Overview
- Status: Closed
- Former connections: Portland
- Stations: 7

Service
- Type: Victorian Railways passenger and goods service

History
- Opened: 1884
- Closed: 1977

Technical
- Line length: 51 kilometres (32 mi)
- Number of tracks: 1

= Casterton railway line =

Former railway line in Victoria, Australia

The Casterton Line was a branch line running north-west from the Portland Main Line, from the town of Branxholme to the town of Casterton, in Victoria, Australia. Opening in 1884, the line was 51 km long and entirely single track, apart from at stations.

==History==
The branch line was initially opened from Branxholme to Henty on 15 February 1884, with the rest of the line to Casterton opening later that year. There were five wayside stations: Murndal (later Miakite), Grassdale, Merino, Henty and Sandford. When the line opened, it allowed the efficient transport of passengers and local produce to the major local town of Hamilton, as well as the port of Portland and further afield. During the early 20th century, traffic on the line grew to the extent that there was a daily goods train to and from Hamilton.

In 1927, the Victorian Parliament authorised the construction of a 10 mi extension of the line to Nangeela, largely to serve a soldier settler estate in the area. With the onset of the Great Depression in the 1930s, the extension was never built.

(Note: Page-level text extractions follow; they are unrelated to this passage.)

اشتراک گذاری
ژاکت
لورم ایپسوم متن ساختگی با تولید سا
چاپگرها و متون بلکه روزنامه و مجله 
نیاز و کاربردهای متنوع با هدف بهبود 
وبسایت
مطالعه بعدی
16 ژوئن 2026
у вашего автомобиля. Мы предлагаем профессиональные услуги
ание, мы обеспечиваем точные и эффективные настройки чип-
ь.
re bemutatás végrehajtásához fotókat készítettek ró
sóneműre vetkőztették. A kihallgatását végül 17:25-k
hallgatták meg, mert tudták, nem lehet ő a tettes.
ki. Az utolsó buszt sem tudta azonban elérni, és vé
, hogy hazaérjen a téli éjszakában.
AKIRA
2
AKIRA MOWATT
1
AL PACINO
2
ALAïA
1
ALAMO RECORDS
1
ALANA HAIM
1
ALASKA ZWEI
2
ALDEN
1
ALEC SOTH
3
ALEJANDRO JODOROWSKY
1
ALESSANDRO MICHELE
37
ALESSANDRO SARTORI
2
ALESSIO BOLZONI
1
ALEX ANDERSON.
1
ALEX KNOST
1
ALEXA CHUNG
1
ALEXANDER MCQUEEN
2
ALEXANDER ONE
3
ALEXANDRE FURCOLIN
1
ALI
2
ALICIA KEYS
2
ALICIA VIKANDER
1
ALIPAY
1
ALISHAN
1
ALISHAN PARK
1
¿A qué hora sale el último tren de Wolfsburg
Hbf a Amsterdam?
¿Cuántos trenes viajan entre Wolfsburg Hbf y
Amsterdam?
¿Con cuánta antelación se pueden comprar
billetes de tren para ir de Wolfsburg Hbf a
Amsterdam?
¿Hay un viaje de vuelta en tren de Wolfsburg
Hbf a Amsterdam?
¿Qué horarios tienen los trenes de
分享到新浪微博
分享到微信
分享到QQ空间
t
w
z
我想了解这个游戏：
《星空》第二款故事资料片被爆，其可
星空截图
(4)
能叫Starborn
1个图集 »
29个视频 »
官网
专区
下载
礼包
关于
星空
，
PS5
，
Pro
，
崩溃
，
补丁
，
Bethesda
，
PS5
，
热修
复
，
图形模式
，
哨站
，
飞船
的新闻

Both passenger and freight traffic declined following World War II, and the line was eventually closed completely on 12 September 1977, along with a number of other lines in the south-west of Victoria. Since its closure, the track has been completely removed and the rail reserve mostly sold. The Casterton station building, and the goods shed at Henty station, remain, along with some traces of the other three stations on the line.